Find function such that $\sum y_i\le\sum x_i\Rightarrow\sum f(y_i)\le\sum f(x_i)$ What kind of a function $f$ must be to satisfy the following?
If $\sum_{i=1}^{n} y_i \leq \sum_{j=1}^{n} x_j$, where $x_j, y_i \in [0,1],\forall i,j$ then $$ \sum_{i=1}^{n} f(y_i) \leq \sum_{j=1}^{n} f(x_j).$$
Any help would be appreciated. Thanks in advance!
Preferably $f$ must be convex and increasing.
$f$ is linear from the answer given by the user grand_chat. What if the above inequalities($\leq$) are replaced by the strict inequality ($<$)?
 A: The only solutions are linear, i.e. $f(x) = cx + b$.
Wlog we can assume $f(0)=0$ by considering $g(x):=f(x)-f(0)$. Also, $f$ is nondecreasing; this follows from applying the stated property with $n=1$.
Taking $x_1+x_2 = y_1+y_2$ and applying the stated property twice (in both directions of inequality) we obtain:
$$f(y_1)+f(y_2) = f(x_1) + f(x_2)\qquad\text{whenever $y_1+y_2=x_1+x_2$.}\tag1
$$
Finally note that $(x+y) + 0 = x + y$ so (1) gives
$$f(x+y) = f(x) + f(y).\tag2$$
Equation (2) is the famous Cauchy functional equation. Property (2) along with the monotonicity of $f$ implies that $f(x)=cx$ for some  $c\ge0$ (since $f$ is nondecreasing).

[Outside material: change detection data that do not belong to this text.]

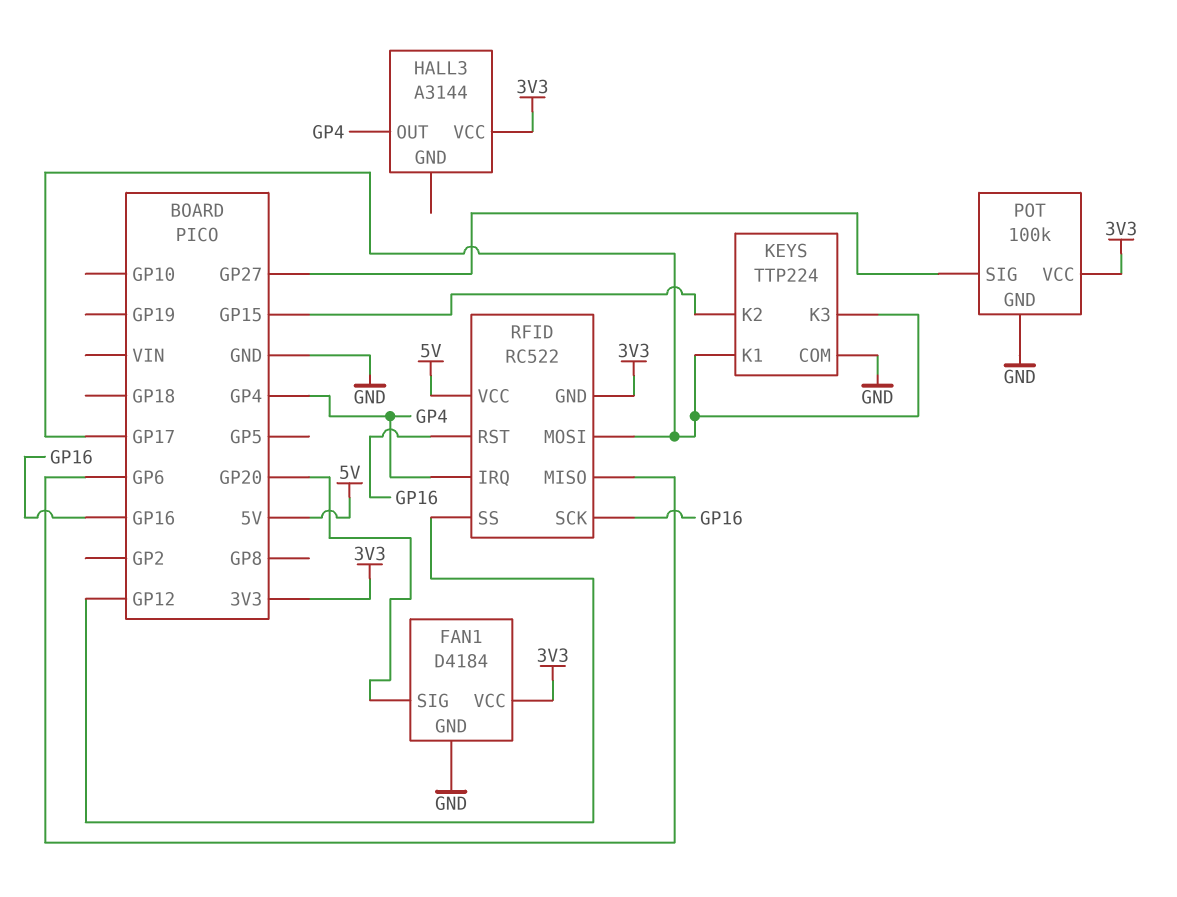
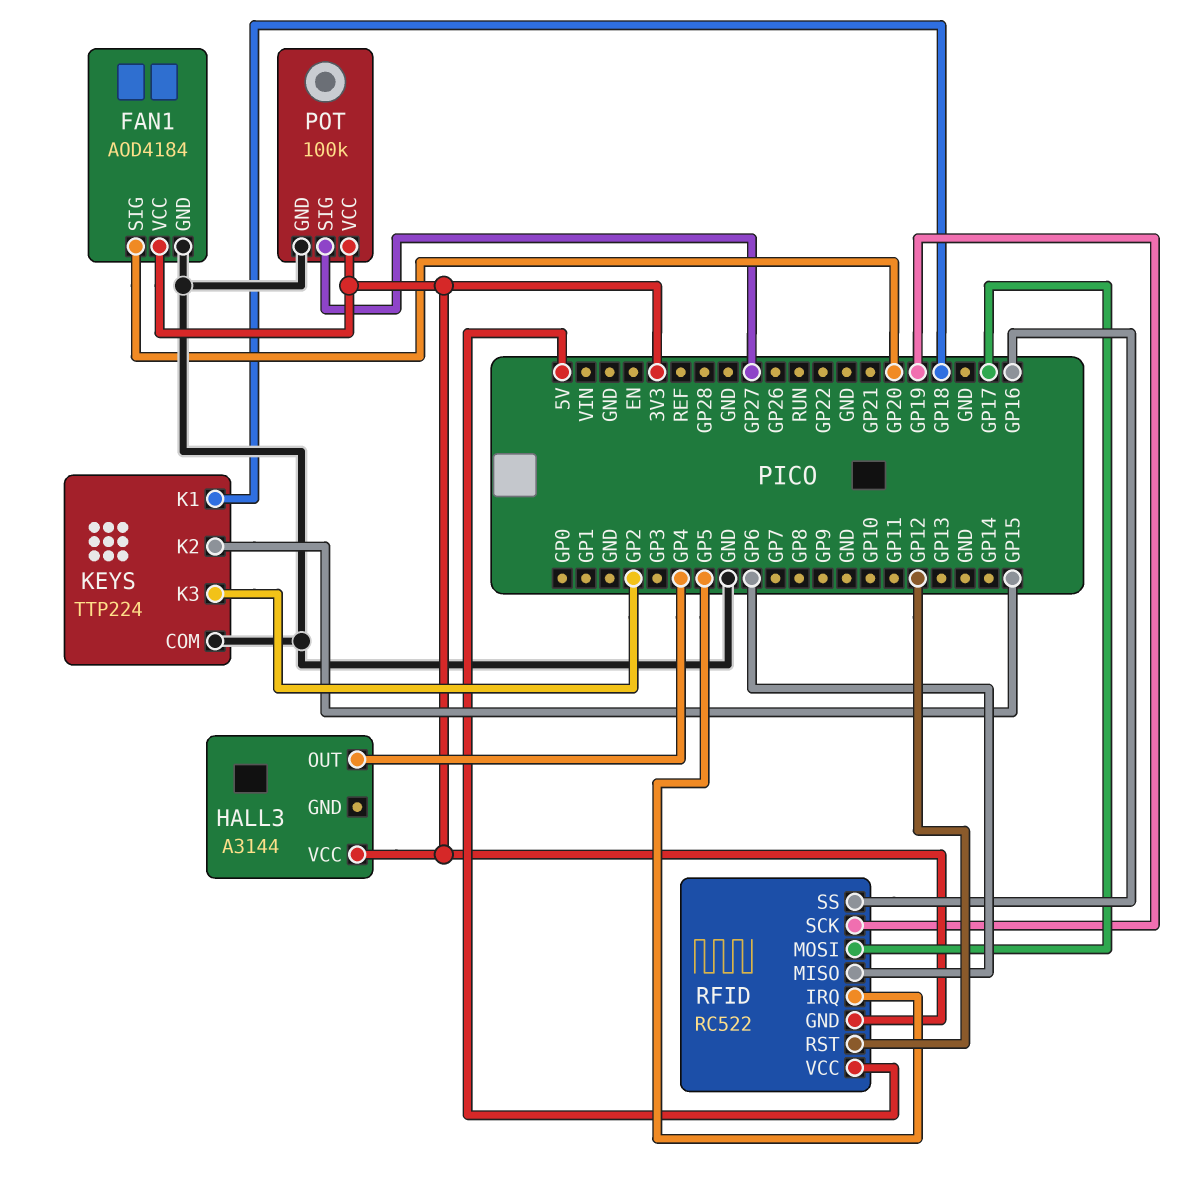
FAN1: D4184 -> AOD4184
KEYS pin K1: GP17 -> GP18
KEYS pin K3: GP17 -> GP2
RFID pin IRQ: GP4 -> GP5
RFID pin RST: GP16 -> GP12
RFID pin SCK: GP16 -> GP19
RFID pin SS: GP12 -> GP16

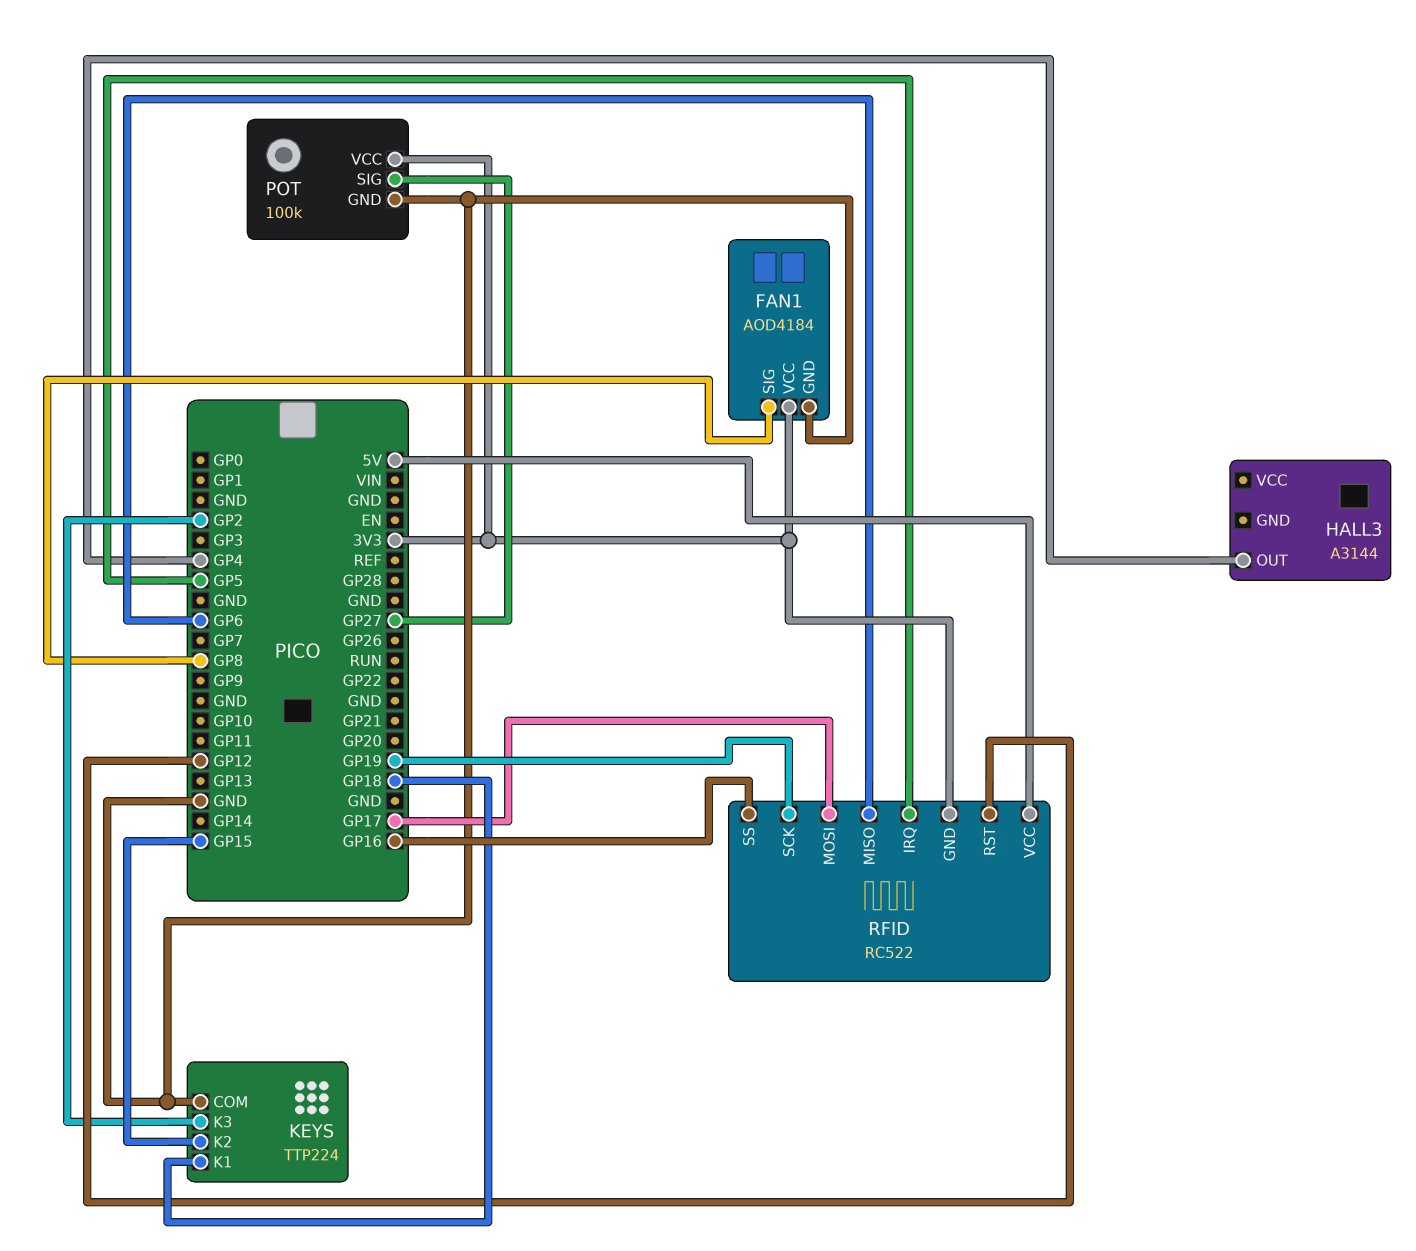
FAN1 pin SIG: GP20 -> GP8
HALL3 pin VCC: 3V3 -> none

EDIT: If we relax the inequality $(\le)$ to a strict inequality $(<)$, the same result follows except we rule out the possibility $c=0$. This follows from a continuity argument:


*

*First show that (2) holds whenever $y$ is a continuity point for $f$, by considering $$x+(y-\epsilon) < (x+y) + 0 < x + (y+\epsilon).$$

*$f$ is monotone, so has only countably many discontinuities. Let $x_0$ be a continuity point for $f$, and let $\{ y_n \}$ be a sequence of continuity points tending to $0$. We have for all $n$
$$
f(y_n) = f(x_0+y_n) - f(x_0).
$$
Since $f$ is continuous at $x_0$, we have $\lim f(y_n)=0$. Monotonicity of $f$ forces $f$ to be continuous at zero.

*Lastly, let $x$ be arbitrary and let $\{ y_n\}$ be a sequence of continuity points tending to zero. Letting $n\to\infty$ in the identity
$$
f(x+y_n)=f(x) + f(y_n)
$$
shows that $f$ is continuous at $x$. Hence every point is a continuity point for $f$, and therefore (2) holds everywhere.